KevinB · November 7, 2017, 2:53am

I’m thinking it is because you want to be on the safe side, so a little to the left will give you a little slower, but safer learning rate, but you will eventually get there?

hergertarian · November 7, 2017, 2:53am

Are there augmentations that work well for non-image data? E.g. time series, or text.

anandsaha · November 7, 2017, 2:54am

Learning rates affect the rate at which optimizers (like SGD, Adam, RMSProp etc.) converge to the bottom of the error surface. And optimizers are agnostic of the architecture of your neural network. That means, they won’t differentiate between a classic NN, CNN or RNN. They only know how to reduce the error using back propagation.

So yes, learning rate finder can be used for all architectures of NN.

ezequiel · November 7, 2017, 2:55am

In NLP there’s a paper where they replace Named Entity with other Named Entity to augment the data.

chingjunehao · November 7, 2017, 2:56am

@jeremy is the code in ConvLearner include those Conv layer (which we need to code the filter), max-pooling, normalization and so on?

jenna · November 7, 2017, 2:57am

Do you have a link? / title of the paper

Even · November 7, 2017, 2:57am

@jeremy (or anyone who knows) On the topic of learning rates… In this example we’re training in just a few epochs, but I can imagine that we’d sometimes encounter training over hundreds or even thousands of epochs. If we have that situation how often in your experience does this method work? Do we need to do this at a number of points over time in order to compute the different learning rates necessary across the different epochs?
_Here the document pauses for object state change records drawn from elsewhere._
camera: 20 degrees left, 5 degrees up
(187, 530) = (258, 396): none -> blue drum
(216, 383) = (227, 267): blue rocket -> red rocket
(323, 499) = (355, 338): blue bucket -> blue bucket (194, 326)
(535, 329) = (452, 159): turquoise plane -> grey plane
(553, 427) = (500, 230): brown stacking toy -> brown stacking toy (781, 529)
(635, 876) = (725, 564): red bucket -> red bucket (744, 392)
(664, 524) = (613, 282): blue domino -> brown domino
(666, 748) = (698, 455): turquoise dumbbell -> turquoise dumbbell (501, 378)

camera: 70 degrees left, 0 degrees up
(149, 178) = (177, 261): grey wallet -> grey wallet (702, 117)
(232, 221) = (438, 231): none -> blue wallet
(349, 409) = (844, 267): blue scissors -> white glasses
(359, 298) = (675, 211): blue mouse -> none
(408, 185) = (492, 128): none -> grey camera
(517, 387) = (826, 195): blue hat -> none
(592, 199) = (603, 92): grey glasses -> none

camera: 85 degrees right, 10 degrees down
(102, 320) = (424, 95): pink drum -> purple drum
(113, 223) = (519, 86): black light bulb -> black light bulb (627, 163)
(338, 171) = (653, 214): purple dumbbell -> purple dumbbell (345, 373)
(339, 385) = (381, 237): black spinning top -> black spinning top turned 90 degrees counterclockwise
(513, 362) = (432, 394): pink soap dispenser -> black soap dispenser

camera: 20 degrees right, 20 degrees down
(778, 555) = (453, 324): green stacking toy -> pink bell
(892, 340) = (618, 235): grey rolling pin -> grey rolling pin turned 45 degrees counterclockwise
setuc · November 7, 2017, 2:57am

What is the name of the reference paper?

anandsaha · November 7, 2017, 2:59am

It does. You can refer to this post: precompute=True to see what is deleted and what is added by convlerner.

–

johnnyv · November 7, 2017, 2:59am

I’d love to know how people use data augmentation for time series? Is it just adding noise or something else?

kmatsuda · November 7, 2017, 3:00am

The cyclic learning rate paper discussed setting a range (min and max) and oscillating between those values. Is there a reason why in this case we only pick 1 value?

init_27 · November 7, 2017, 3:00am

I think adding noise would defeat the purpose of increasing our accuracy?

yinterian · November 7, 2017, 3:00am

Jeremy will explain this part later.

kmatsuda · November 7, 2017, 3:01am

ok, thanks.

ezequiel · November 7, 2017, 3:01am

I think it’s: Adversarial Examples for Evaluating Reading Comprehension Systems
I can’t remember if this is exactly the paper.

But the subject was looking for adversarial examples on NLP, hope it helps

chingjunehao · November 7, 2017, 3:01am

@anandsaha alright. Thanks!

zaoyang · November 7, 2017, 3:02am

How do you do data augmentation with NLP?

johnnyv · November 7, 2017, 3:02am

It’s because you want the learning rate that has the fastest loss improvement. So if you were to take the derivative of that plot the peak might be a good place, and it would be roughly in the middle. However, you want as high a learning rate as possible because that means that you “move faster” towards the minima. So it’s a trade off between a learning rate that changes fast, and taking bigger steps. I think that’s why Jeremy chooses a point in that curve where the gradient is still good, but the learning rate is still kind of high.

santhanam · November 7, 2017, 3:03am

Is the data augmentation is possible for a single channel image?

yinterian · November 7, 2017, 3:06am

Yes, you can do it in a back and white image.